For example, the 3988 employees in the D.C. headquarters have an average
salary of $103,852. That's $90,304 if you take out the single person who got
paid $5.4 million. (Who was it? It's only mentioned as an anonymous
statistic.) I also found "Total compensation for federal workers [in DC],
including health care and other benefits, last year averaged $126,369,
compared with $122,697 in 2009."

This seems to imply that TSA workers at the DC headquarters are being paid
less than average for a federal worker in DC, so isn't that a good number?

The timeline towards the bottom is meaningless. Nothing happened in 2007 or
2008, and there was a rush of events in 2011? Not likely! It's only the things
the author wanted to use. Plus, the length of the connectors between the dots
doesn't mean anything. Oh! And why isn't there a connection from 2011 to 2012?

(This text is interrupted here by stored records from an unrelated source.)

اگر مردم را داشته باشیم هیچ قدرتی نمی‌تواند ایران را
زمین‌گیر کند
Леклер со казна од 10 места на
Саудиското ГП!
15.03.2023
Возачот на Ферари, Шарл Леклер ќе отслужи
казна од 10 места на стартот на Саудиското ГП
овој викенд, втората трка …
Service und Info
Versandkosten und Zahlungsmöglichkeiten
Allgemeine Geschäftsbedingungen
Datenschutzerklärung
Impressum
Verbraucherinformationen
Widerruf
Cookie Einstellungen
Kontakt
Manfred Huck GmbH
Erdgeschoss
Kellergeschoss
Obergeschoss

Then there's the strange insertion of Ron Paul into the discussion. So what if
he raised $250,000 in three days? Lady Gaga's bracelet raised the same amount
in the same time for for Japan Relief, and gubernatorial candidate Rob McKenna
did the same for his race. Does that mean that I should send money to Japan,
or support McKenna for governor?

The claim that we could save $1 billion in hiring private security for the 35
biggest airports is quite suspect. The TSA budgets for FY 2011 was roughly
$8.1 billion, of which $4,809 million was for 'aviation security.' The
argument is that private security can reduce the price by 20%? By only
changing security at 35 of the 450 or so airports with TSA staff? Color me
doubtful.